• Supplied entries:
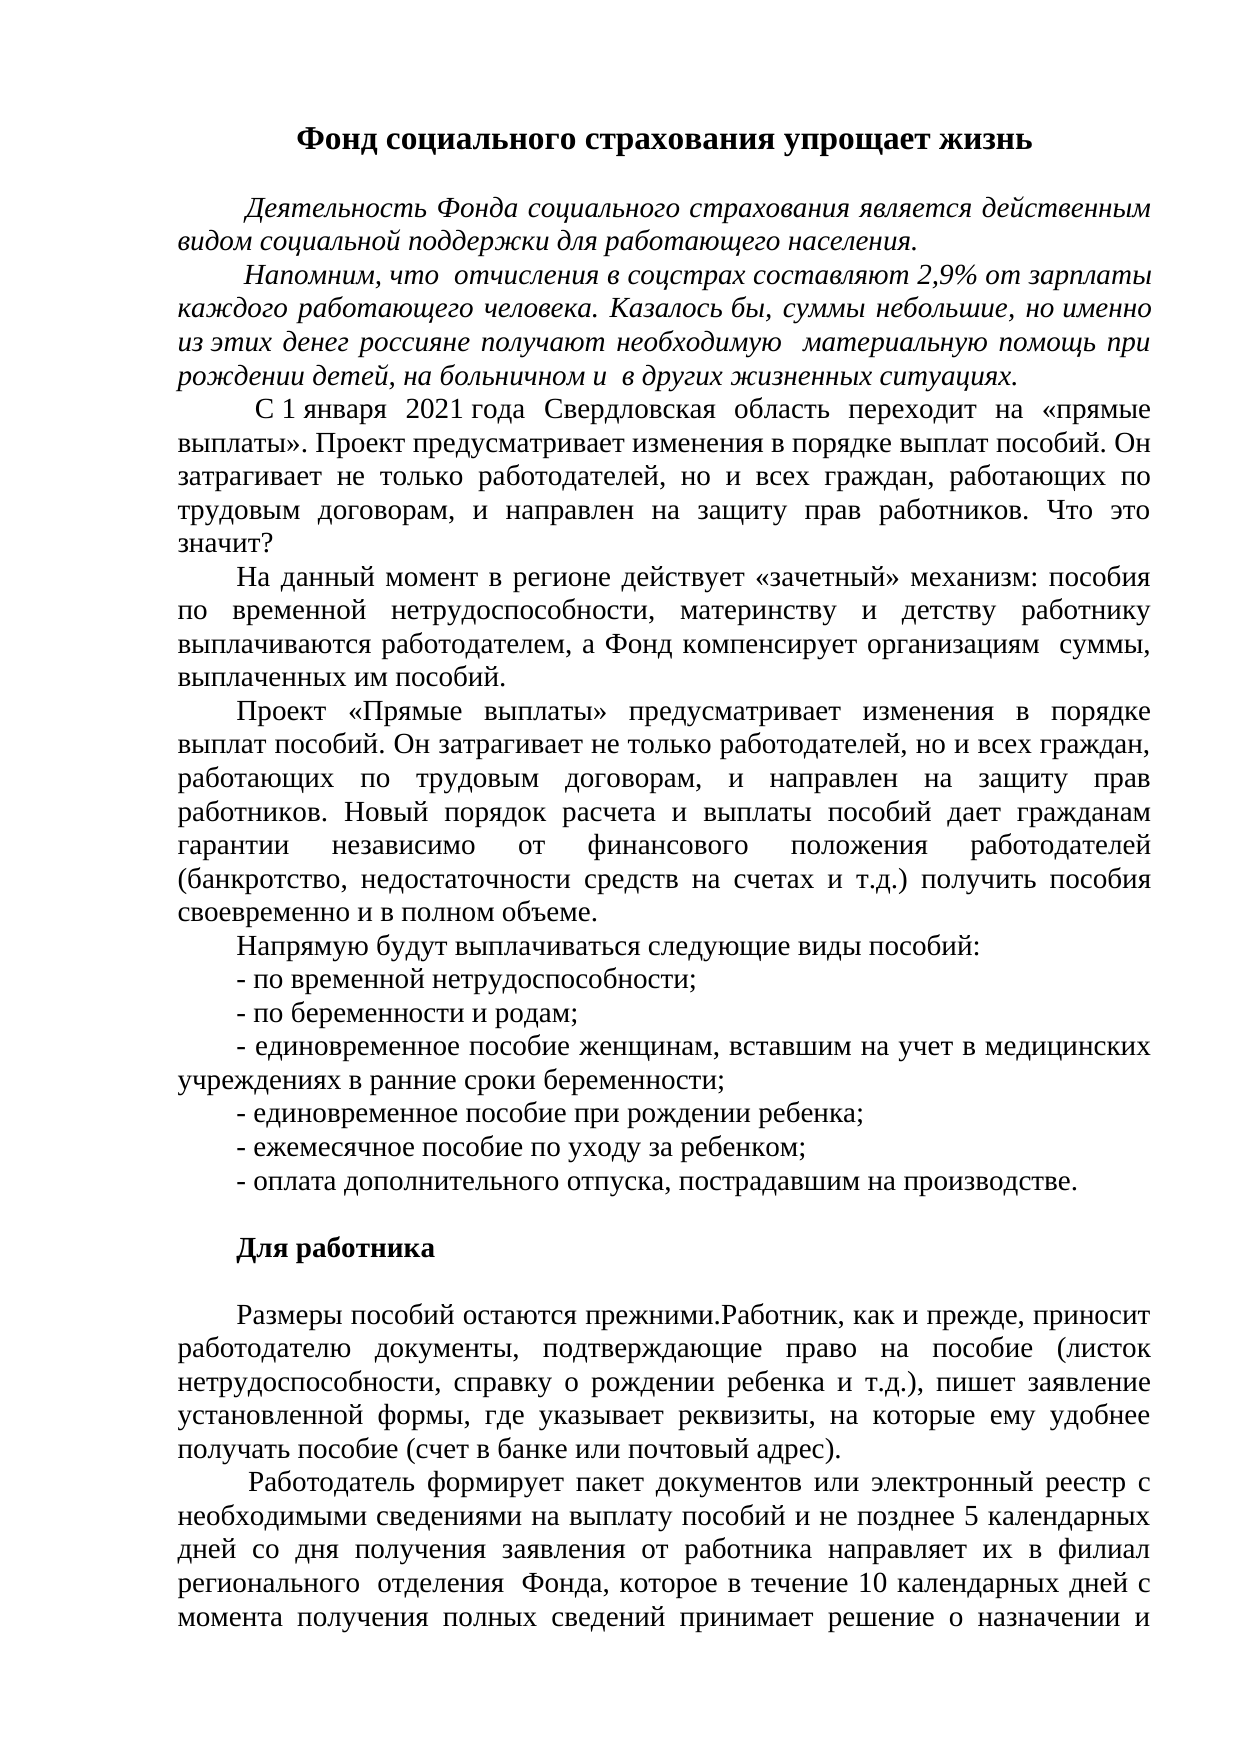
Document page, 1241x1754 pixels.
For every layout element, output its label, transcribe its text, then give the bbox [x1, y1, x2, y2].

text На данный момент в регионе действует «зачетный» механизм: пособия по временной нетрудоспособности, материнству и детству работнику выплачиваются работодателем, а Фонд компенсирует организациям суммы, выплаченных им пособий. [177, 559, 1152, 693]
text Фонд социального страхования упрощает жизнь [177, 118, 1152, 156]
text Напрямую будут выплачиваться следующие виды пособий: [177, 928, 1152, 961]
text - оплата дополнительного отпуска, пострадавшим на производстве. [177, 1163, 1152, 1196]
text Деятельность Фонда социального страхования является действенным видом социальной поддержки для работающего населения. [177, 190, 1152, 257]
text - единовременное пособие при рождении ребенка; [177, 1096, 1152, 1129]
text - ежемесячное пособие по уходу за ребенком; [177, 1129, 1152, 1163]
text Размеры пособий остаются прежними.Работник, как и прежде, приносит работодателю документы, подтверждающие право на пособие (листок нетрудоспособности, справку о рождении ребенка и т.д.), пишет заявление установленной формы, где указывает реквизиты, на которые ему удобнее получать пособие (счет в банке или почтовый адрес). [177, 1297, 1152, 1464]
text - по временной нетрудоспособности; [177, 961, 1152, 995]
text - по беременности и родам; [177, 995, 1152, 1028]
text Напомним, что отчисления в соцстрах составляют 2,9% от зарплаты каждого работающего человека. Казалось бы, суммы небольшие, но именно из этих денег россияне получают необходимую материальную помощь при рождении детей, на больничном и в других жизненных ситуациях. [177, 257, 1152, 391]
text Для работника [177, 1230, 1152, 1263]
text С 1 января 2021 года Свердловская область переходит на «прямые выплаты». Проект предусматривает изменения в порядке выплат пособий. Он затрагивает не только работодателей, но и всех граждан, работающих по трудовым договорам, и направлен на защиту прав работников. Что это значит? [177, 391, 1152, 559]
text - единовременное пособие женщинам, вставшим на учет в медицинских учреждениях в ранние сроки беременности; [177, 1028, 1152, 1096]
text Проект «Прямые выплаты» предусматривает изменения в порядке выплат пособий. Он затрагивает не только работодателей, но и всех граждан, работающих по трудовым договорам, и направлен на защиту прав работников. Новый порядок расчета и выплаты пособий дает гражданам гарантии независимо от финансового положения работодателей (банкротство, недостаточности средств на счетах и т.д.) получить пособия своевременно и в полном объеме. [177, 693, 1152, 928]
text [177, 1464, 1152, 1632]
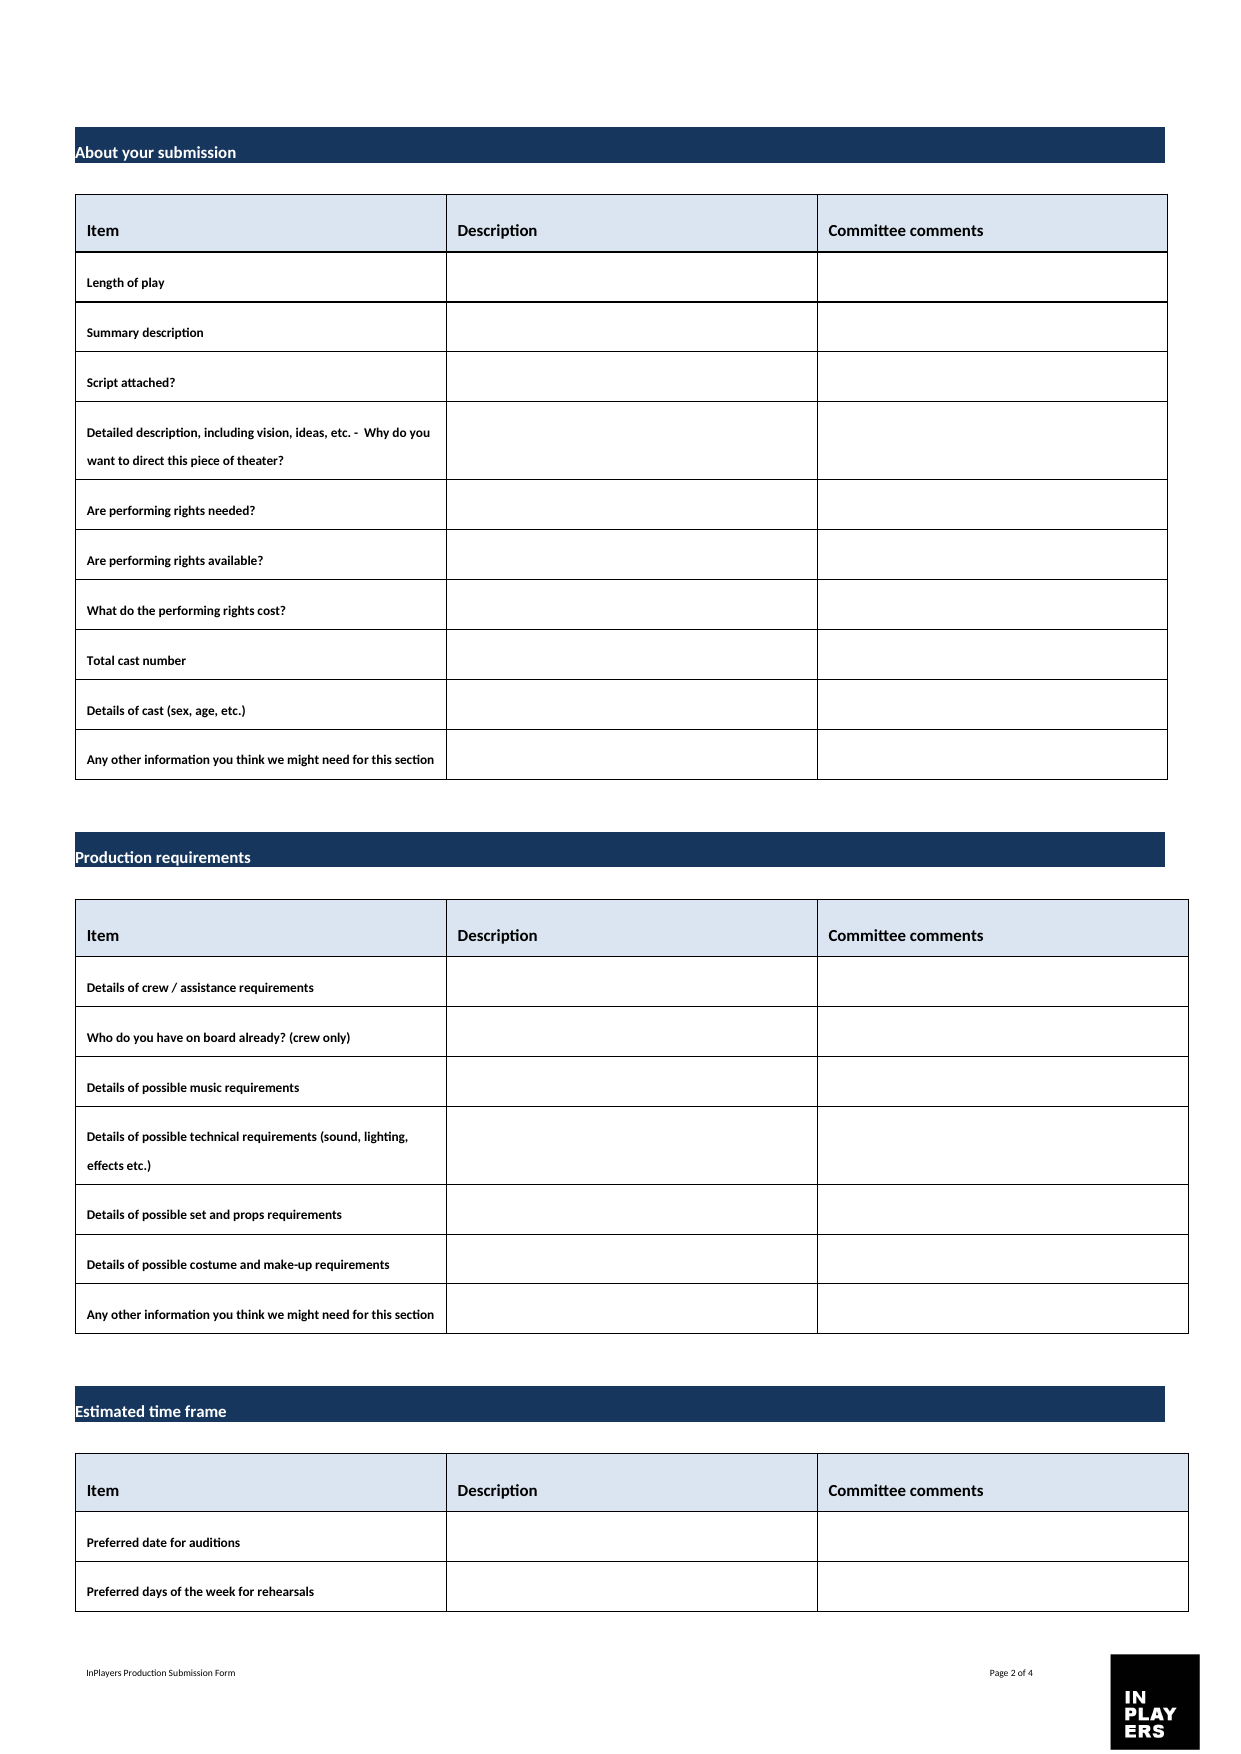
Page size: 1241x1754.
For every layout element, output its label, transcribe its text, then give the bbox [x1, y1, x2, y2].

• Requirement:
List every line above that contains the word "суммы".

• Exercise output:
text На данный момент в регионе действует «зачетный» механизм: пособия по временной нетрудоспособности, материнству и детству работнику выплачиваются работодателем, а Фонд компенсирует организациям суммы, выплаченных им пособий. [177, 559, 1152, 693]
text Напомним, что отчисления в соцстрах составляют 2,9% от зарплаты каждого работающего человека. Казалось бы, суммы небольшие, но именно из этих денег россияне получают необходимую материальную помощь при рождении детей, на больничном и в других жизненных ситуациях. [177, 257, 1152, 391]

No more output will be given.